Holiday brings higher demand at food bank

The Marysville Community Food Bank reported a slightly larger turnout than usual during its first day of holiday food basket distributions Dec. 18.

MARYSVILLE — The Marysville Community Food Bank reported a slightly larger turnout than usual during its first day of holiday food basket distributions Dec. 18.

According to Marysville Community Food Bank Director Joyce Zeigen, the food bank had already served 60 families within 45 minutes of opening at 9 a.m.

“We’ve been distributing alphabetically by last name, but next year, I think we’ll switch up the order a bit so that those of us at the end of the alphabet don’t get discouraged,” Zeigen laughed. “We’re giving out more food than we were last year so that people aren’t having to visit us as frequently.”

Zeigen thanked employees of Quadrant Homes in Marysville for donating their time as volunteers, as well as more than two dozen members of the USS Abraham Lincoln crash and salvage team, several of whom were also volunteering at the Operation Marysville Community Christmas Toy Store.

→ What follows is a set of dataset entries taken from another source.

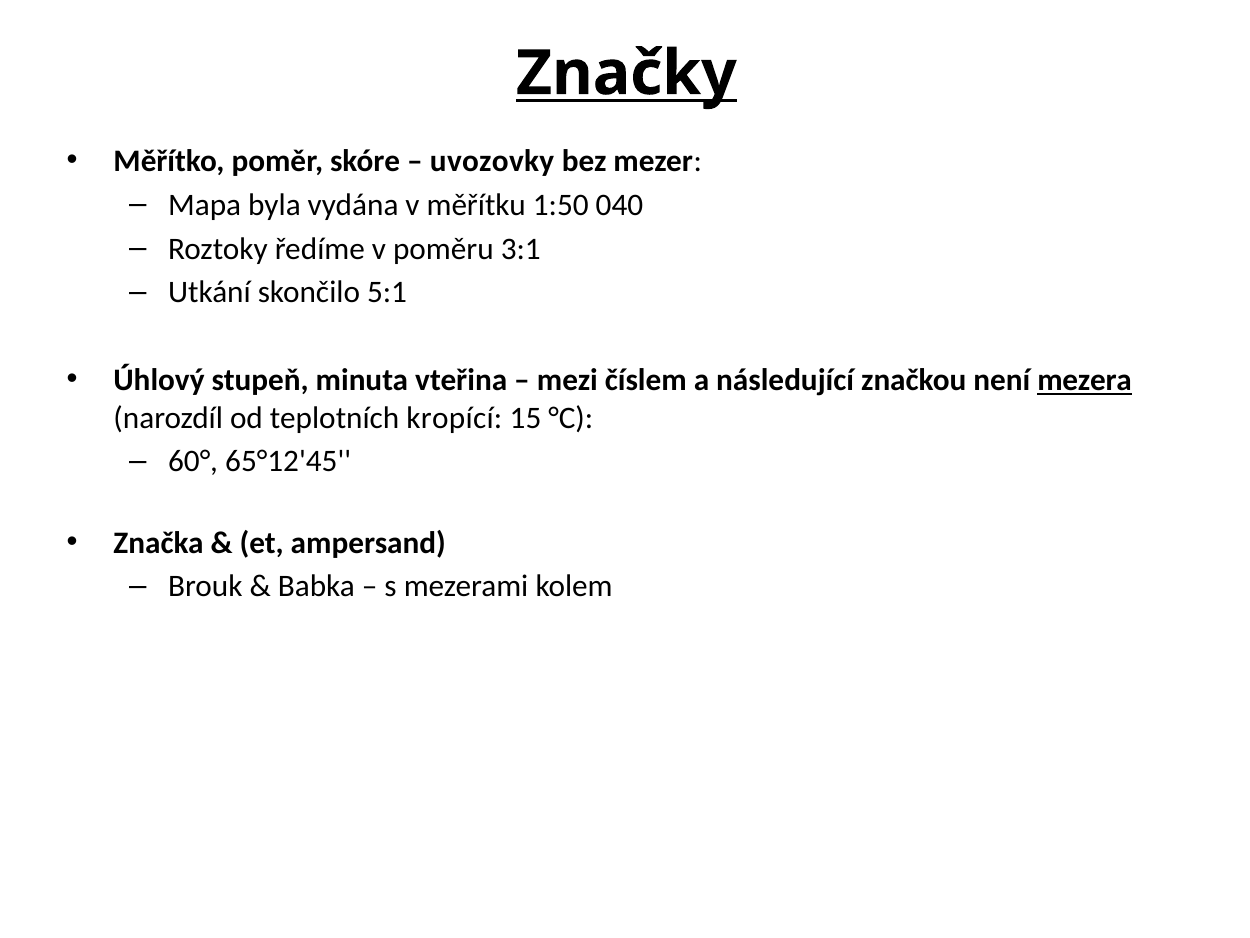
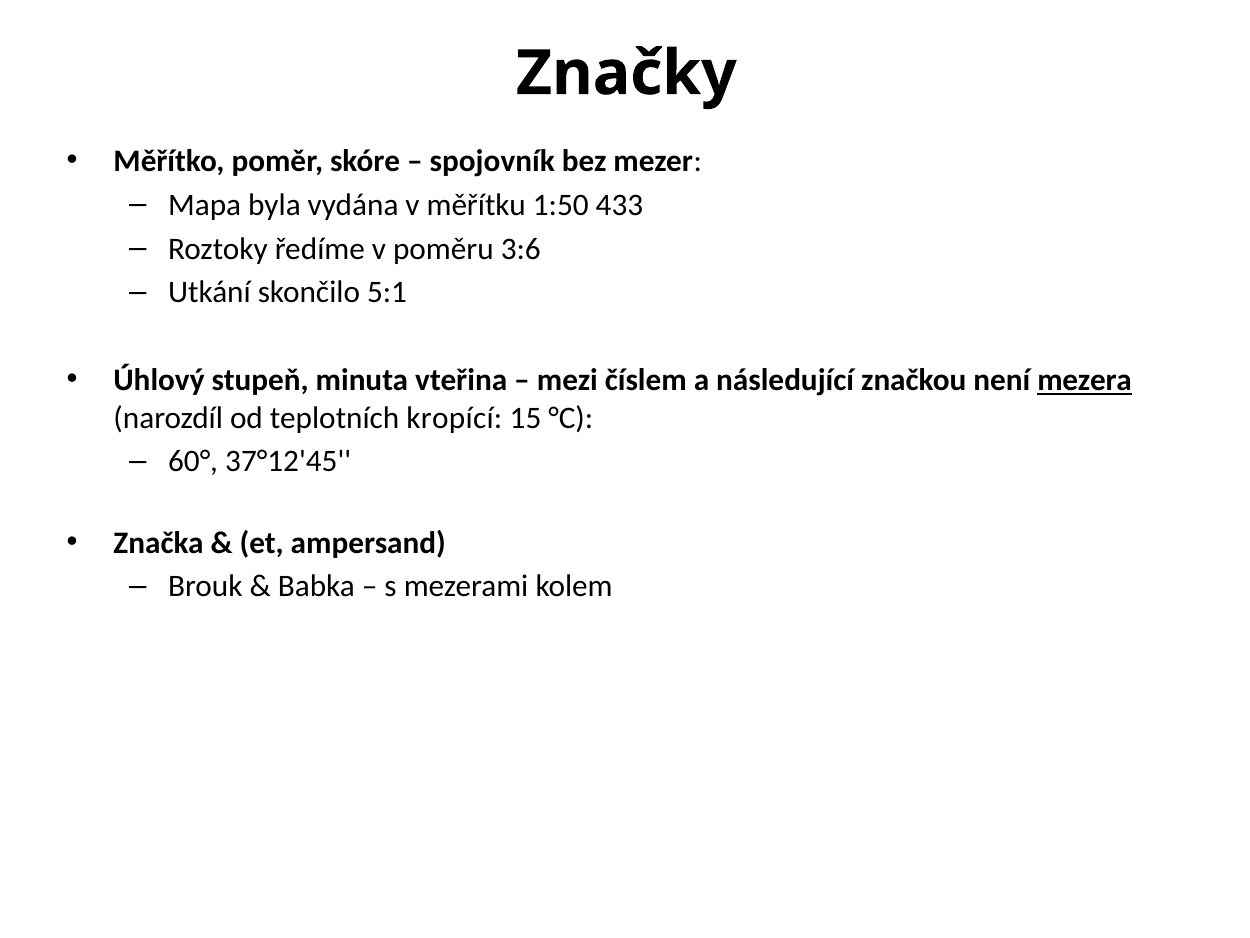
Značky underline: present -> none
uvozovky: uvozovky -> spojovník
040: 040 -> 433
3:1: 3:1 -> 3:6
65°12'45: 65°12'45 -> 37°12'45
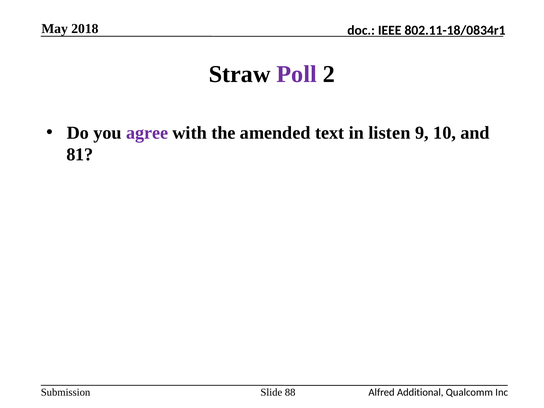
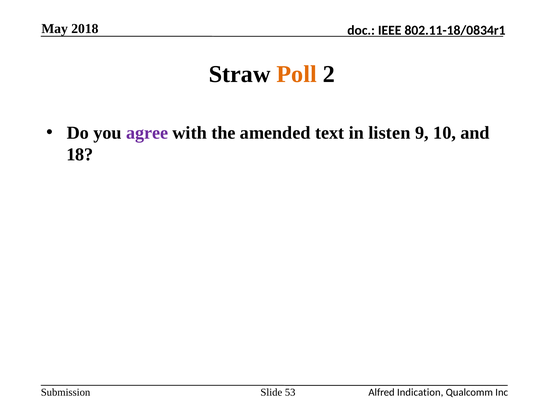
Poll colour: purple -> orange
81: 81 -> 18
88: 88 -> 53
Additional: Additional -> Indication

Navy Chief Petty Officer Ronnie Padilla has volunteered at food banks during the holidays before, but this was the first time that he and his crash and salvage team members had done so at the Marysville Community Food Bank, and he thanked The Marysville Globe for making them aware of the Marysville Community Food Bank’s needs.

“I asked my crew if they were up for it and they just said, ‘Let’s do it,’” Padilla said. “It’s a great feeling to give back to the community, especially at this time of the year. It’s the least we can do, considering everything they do for us. It’s satisfying to be recognized as crew members of the Abraham Lincoln.”

“It’s not much, but I hope that in some way it can be enough,” fellow Navy Chief Petty Officer Billy Ramirez said. “We’re having a good time doing this and we plan to do things like this more often.”

Marysville resident Debbie Hjort has been a client of the Marysville Community Food Bank for close to four years and recent events have made it even more important to her. A single mom who’s supporting herself and her three children, Hjort suffered a car breakdown that reduced her work time to four and half hours a day, which cut into her already tight paycheck.

“Without the food bank and the [OMCC] toy store, there wouldn’t be much of anything for the kids this Christmas, since rent and food come first,” Hjort said. “We’re just like anybody. Most of us are out there working, but with the economy the way it is, we’re having a tough time of it. We want to provide for our families, but we don’t always have the ways or means to do so.”

Chris Curtiss and his wife Elizabeth celebrate their seventh wedding anniversary Dec. 21, and they were in good spirits when they visited the food bank for their holiday basket Dec. 18. In spite of the Curtiss’ own needs, Chris is a volunteer himself at the “Marysville Community Lunch” for the homeless, which is conducted thrice weekly in the basement of the Evergreen Unitarian Universalist Fellowship Church in Marysville.

“I just believe in giving back as much as I can,” Chris Curtiss said.

“These volunteers put in endless hours, just because they care,” Hjort said. “That’s the biggest blessing you can get.”